Your response should reproduce every line of the entries that contains the word "following".

## Extracted data entries
----

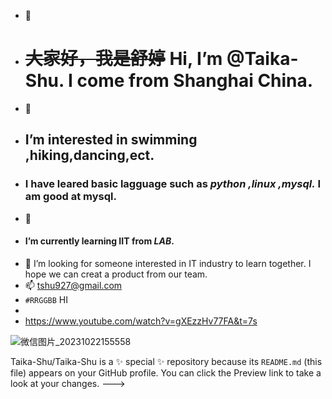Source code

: - 👋
- # ~~大家好，我是舒婷~~  Hi, I’m @Taika-Shu. I come from Shanghai China.
- 👀
-  ##  I’m interested in swimming ,hiking,dancing,ect.
-  ### I have leared basic lagguage such as _python ,linux ,mysql._ I am good at mysql.
- 🌱
- ####  **I’m currently learning IIT from _LAB_.**
- 💞️ I’m looking for someone interested in IT industry to learn together. I hope we can creat a product from our team.
- 📫  tshu927@gmail.com
- `#RRGGBB` HI
- 
- https://www.youtube.com/watch?v=gXEzzHv77FA&t=7s

![微信图片_20231022155558](https://github.com/user-attachments/assets/7106c3fa-f1db-4425-82b6-5cf1dade133c)

Taika-Shu/Taika-Shu is a ✨ special ✨ repository because its `README.md` (this file) appears on your GitHub profile.
You can click the Preview link to take a look at your changes.
--->
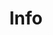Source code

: ---
title: Info
categories:
tags:
icon: info
svg: '<svg xmlns="http://www.w3.org/2000/svg" width="24" height="24" fill="none" viewBox="0 0 24 24" stroke-width="1.5" stroke-linecap="round" stroke-linejoin="round" stroke="currentColor"><path d="M12 17.5v-8h-.5m0 8h1"/><path stroke-width="2" d="M11.995 6.5h.01"/></svg>'
---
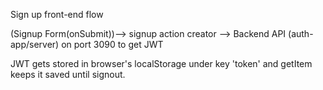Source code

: Sign up front-end flow 

(Signup Form(onSubmit))--> signup action creator --> Backend API (auth-app/server) on port 3090 to get JWT

JWT gets stored in browser's localStorage under key 'token' and getItem keeps it saved until signout. 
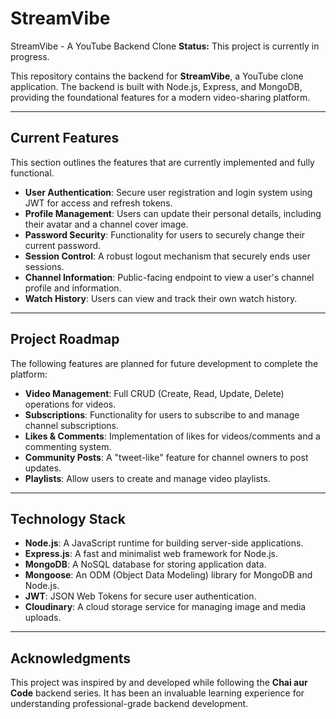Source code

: # StreamVibe
StreamVibe - A YouTube Backend Clone
**Status:** This project is currently in progress.

This repository contains the backend for **StreamVibe**, a YouTube clone application. The backend is built with Node.js, Express, and MongoDB, providing the foundational features for a modern video-sharing platform.

***

## Current Features

This section outlines the features that are currently implemented and fully functional.

* **User Authentication**: Secure user registration and login system using JWT for access and refresh tokens.
* **Profile Management**: Users can update their personal details, including their avatar and a channel cover image.
* **Password Security**: Functionality for users to securely change their current password.
* **Session Control**: A robust logout mechanism that securely ends user sessions.
* **Channel Information**: Public-facing endpoint to view a user's channel profile and information.
* **Watch History**: Users can view and track their own watch history.

***

## Project Roadmap

The following features are planned for future development to complete the platform:

* **Video Management**: Full CRUD (Create, Read, Update, Delete) operations for videos.
* **Subscriptions**: Functionality for users to subscribe to and manage channel subscriptions.
* **Likes & Comments**: Implementation of likes for videos/comments and a commenting system.
* **Community Posts**: A "tweet-like" feature for channel owners to post updates.
* **Playlists**: Allow users to create and manage video playlists.

***

## Technology Stack

* **Node.js**: A JavaScript runtime for building server-side applications.
* **Express.js**: A fast and minimalist web framework for Node.js.
* **MongoDB**: A NoSQL database for storing application data.
* **Mongoose**: An ODM (Object Data Modeling) library for MongoDB and Node.js.
* **JWT**: JSON Web Tokens for secure user authentication.
* **Cloudinary**: A cloud storage service for managing image and media uploads.

***

## Acknowledgments

This project was inspired by and developed while following the **Chai aur Code** backend series. It has been an invaluable learning experience for understanding professional-grade backend development.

----

## Exercise solution
The following features are planned for future development to complete the platform:
This project was inspired by and developed while following the **Chai aur Code** backend series. It has been an invaluable learning experience for understanding professional-grade backend development.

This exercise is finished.